If you ask the application for the last modified info of the Wikipedia page "timestamp=", you get a phenomenon similar to an SQL injection attack: the indexOf operation picks up an unintended location, and the manual string manipulations fail. I had seen this when meeting with a pair the previous week who were working on their Advice Seeker achievement. They had thought their solution to be rock solid, and they were appropriately excited when I showed them how to crash it. They became my covert hitmen during the showcase, crashing solution after solution by finding holes in string parsing logic. So, while few students took the opportunity to learn XML parsing in the two-week project, maybe they learned something even better: the embarrassment of doing it the lazy way and seeing your system go down in public!

When I explained to the students what were doing at the showcase, I had expected teams to show up at their stations when I came by. However, it seems they were so excited to see each others' work that they didn't think about this. Since not every team had a person at their station when I came around, I was not able to give my expert evaluation to each group, nor was I able to model for the students how to give critical feedback. On the other hand, the students got a lot of peer feedback and I was able to meld into the group, becoming just one of many people interested in seeing demonstrations and code. I am not yet sure if I would do this part differently next time or not.

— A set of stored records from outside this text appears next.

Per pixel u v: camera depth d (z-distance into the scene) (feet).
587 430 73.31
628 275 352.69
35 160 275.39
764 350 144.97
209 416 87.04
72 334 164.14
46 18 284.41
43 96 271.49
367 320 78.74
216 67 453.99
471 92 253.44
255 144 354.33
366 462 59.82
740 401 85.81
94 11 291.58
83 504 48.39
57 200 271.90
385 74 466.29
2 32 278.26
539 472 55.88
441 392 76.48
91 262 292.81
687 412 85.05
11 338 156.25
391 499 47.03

One aspect that is still unclear to me is the extent to which students were working for intrinsic motivation versus extrinsic reward. I was approached after class by a student from one of the teams whose solution was not working. During the hour, they had talked to other students and realized what they did wrong, which is an activity I certainly want to foster. The student asked, clearly in a state of agitation, if his group could fix their application even though it was due to be completed the previous night. I confirmed that this would be fine, and the student went away expressing joy and thanksgiving. I suspect his perspective was that he had just been given an opportunity to save his grade. What I really gave him was an opportunity to make his project work and feel good about getting it done, even if a bit late. I don't think he realized that there's no entry in the course grading policy for the two-week project, that the whole thing was just a fun context for us all to play and learn together. I hope that when he figures this out, he sees this as a reflective learning opportunity and not simply smoke and mirrors.

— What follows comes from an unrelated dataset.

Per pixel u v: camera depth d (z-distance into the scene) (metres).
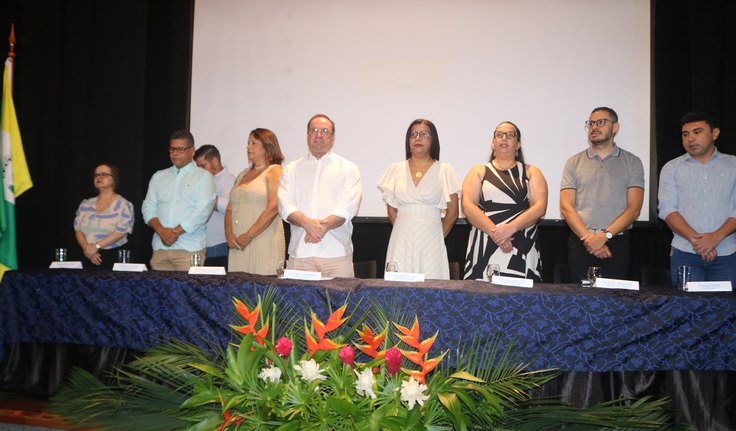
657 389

In conclusion, I am very happy with the showcase format. It was definitely worth using a class meeting for this event. I think this two-week project was particularly well-suited to the showcase format since it's fairly small, permits multiple solutions, helps students build better understandings of the modern computing ecosystem, and can have interesting failure states. Perhaps next time around I need to add an achievement related to XML parsing, since this seemed to promote students' use of Joda Time quite well.

(I have some nice pictures of the showcase that I took while standing on top of the teaching station, but I feel like I can't post them here without my students' permission. Sorry.)